JDK-7078565 : prefer mfence on processors prior to Nehalem
  • Type: Bug
  • Component: hotspot
  • Sub-Component: compiler
  • Affected Version: hs22
  • Priority: P4
  • Status: Closed
  • Resolution: Won't Fix
  • OS: solaris_10
  • CPU: x86
  • Submitted: 2011-08-12
  • Updated: 2013-08-12
  • Resolved: 2013-08-12
Related Reports
Relates :  
Description
I believe this was caused by the switch to using lock addl[esp], 0 instead of mfence for volatile membars, 6822204. My review request for that said that at the time I didn't measure any performance change for Intel, http://cr.openjdk.java.net/~never/6822204.  On your microbenchmark I can measure the difference though so I'm going to remeasure derby which previously showed the big difference.  We may want to make the lock addl be AMD specific.

tom

On Aug 11, 2011, at 11:05 AM, Clemens Eisserer wrote:

Hi Vitaly,

I tried this bench on 6u23 and if I first run that code in a 10k iteration loop and then time the 1mm iteration loop I get about 10 ms speedup.  The first loop would trigger jit compilation (10k is the default threshold I believe) and second should run without compilation interruption.

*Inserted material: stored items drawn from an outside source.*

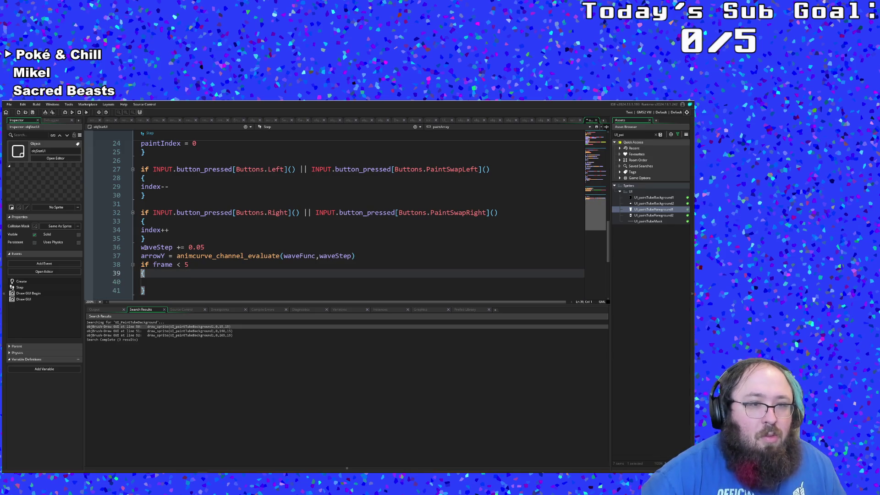
key("Down")
scroll(144, 247, "down", 1)
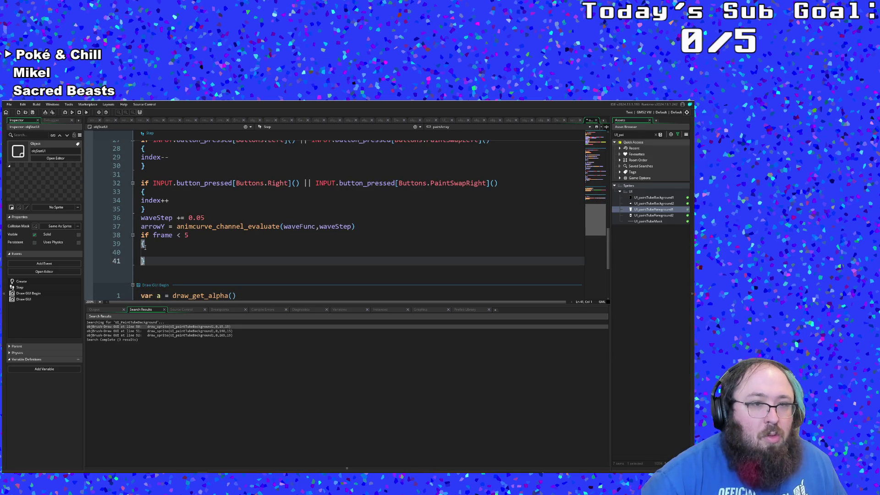
key("shift+Up")
key("Tab")
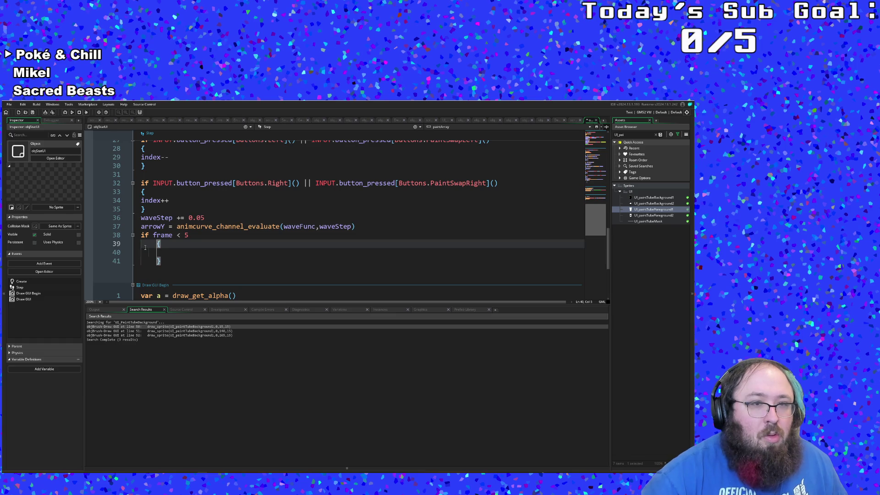
left_click(159, 251)
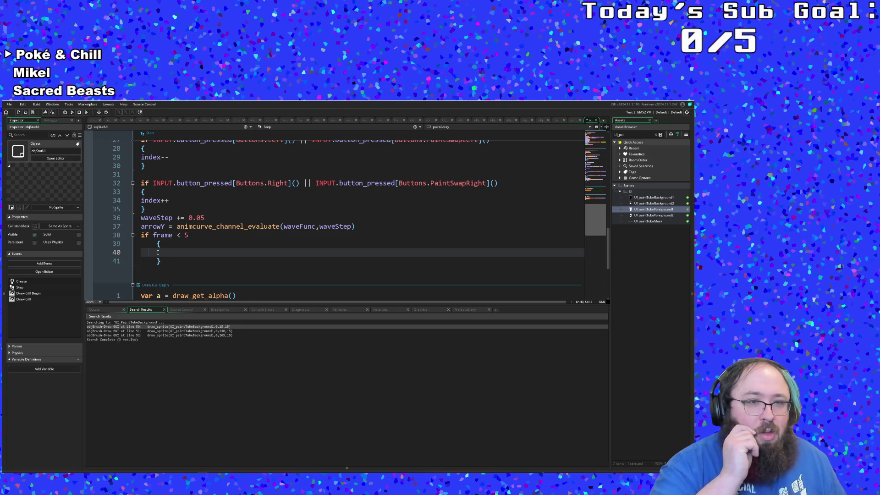
key("ctrl+t")
type("obj")
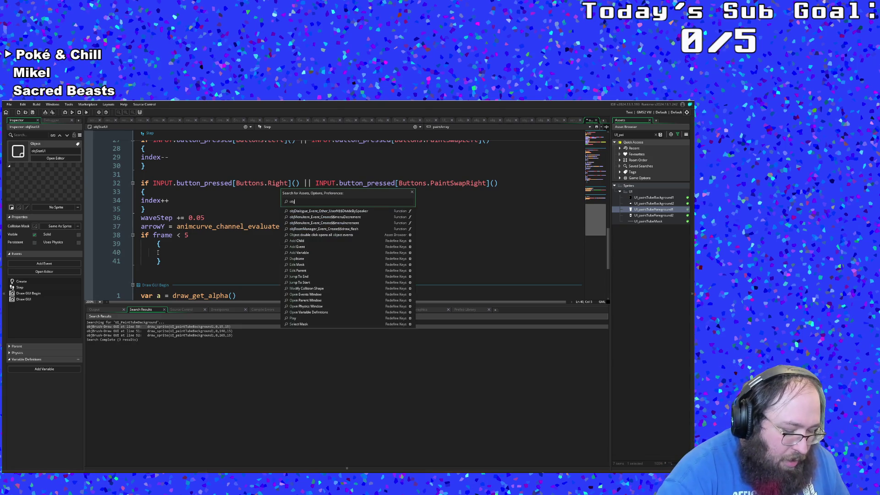
type("Paint")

Can you try the same? Also might be interesting to time it under the interpreter (-Xint).

I changed the testcase a bit, to no longer rely on OSR - as lockBench() will for sure soon hit the compilation threshold after a few runs.

I get the following timings for 1m runs:

jdk7-server: 53ms
jdk7-client: 62ms
jdk7-xint  : 955ms

jdk6-xint  : 1000ms
jdk6-client: 68ms
jdk6-server: 52ms

jdk5-server: 40ms
jdk5-client: 61ms
jdk5-xint  : 832ms

So JDK7 is slower in every case, the regression seems to have landed in jdk6 (I was using openjdk6).

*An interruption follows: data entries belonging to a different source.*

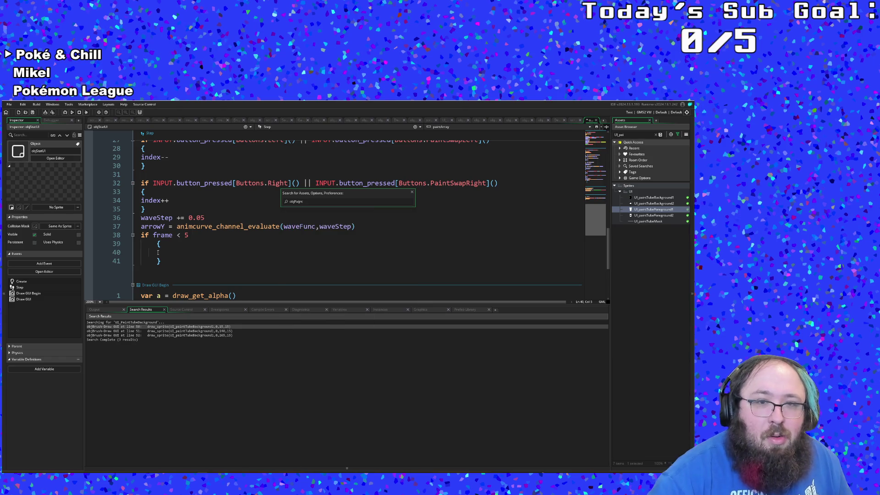
key("Down")
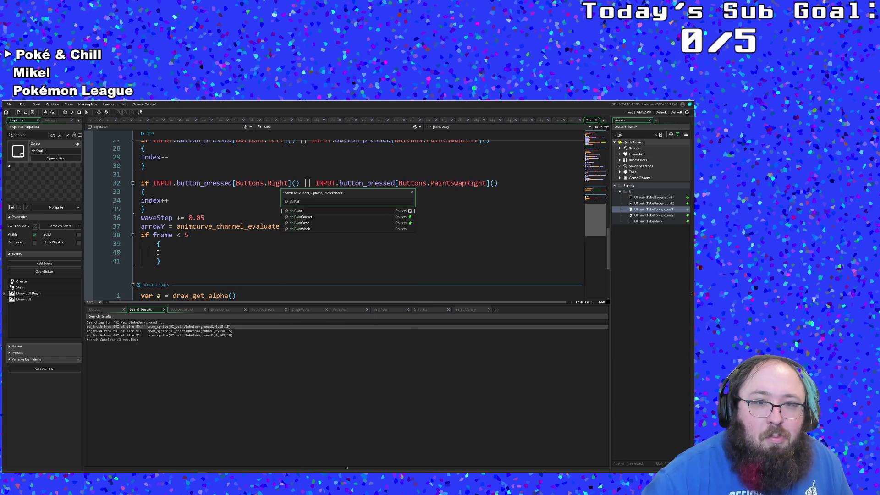
key("Return")
scroll(158, 255, "down", 15)
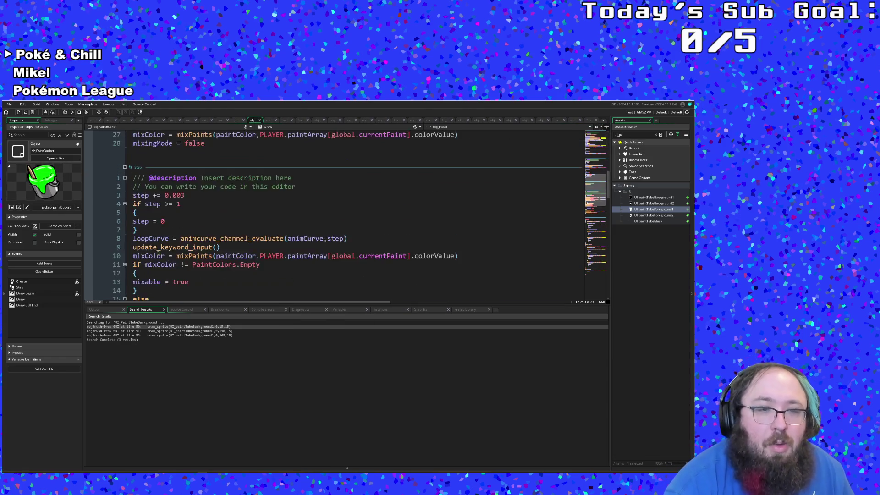
scroll(158, 248, "up", 3)
scroll(158, 249, "down", 10)
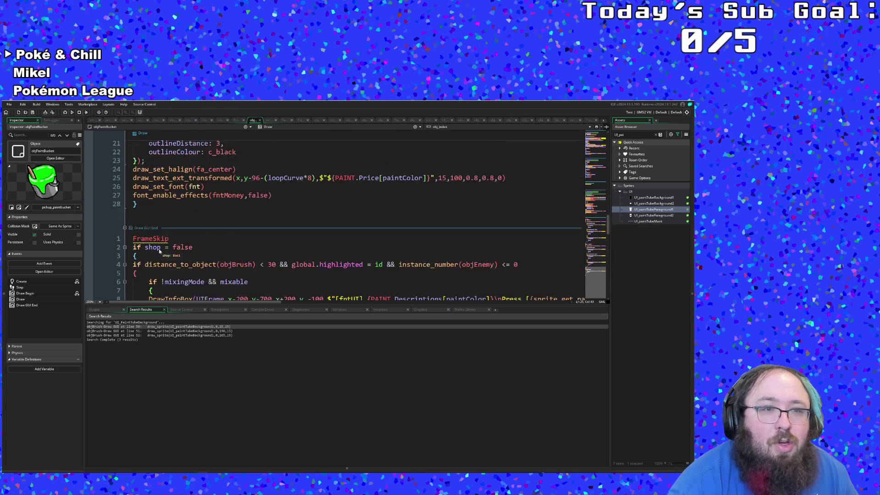
left_click(172, 222)
scroll(176, 220, "down", 3)
scroll(178, 216, "up", 3)
left_click(181, 214)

Should I file a bug-report about this behaviour?

Thanks, Clemens


public class LockPerf {
   static ReentrantLock lock = new ReentrantLock();

   public static void main(String[] args) {
    while (true) {
         long start2 = System.nanoTime();
         for(int i=0; i < 1000; i++) {
         lockBench();
       }
       System.out.println("Lock bench: " + ((System.nanoTime() - start2)) / 1000000);
   }
   }

   private static void lockBench() {
       for (int i = 0; i < 1000; i++) {
         lock.lock();
         lock.unlock();
       }
   }
}


On Aug 11, 2011 11:38 AM, "Clemens Eisserer" <###@###.###> wrote:
Hi Vitaly,

Which OS are you using?

Linux-3.0 (Fedora 15)


Also, you should use System.nanoTime() for this type of timing as it gives
you a more precise timer.

I tried, but results remained the same. ~53ms for jdk6/7, ~41 for JDK5.
I was using the server compiler both times.

Thanks, Clemens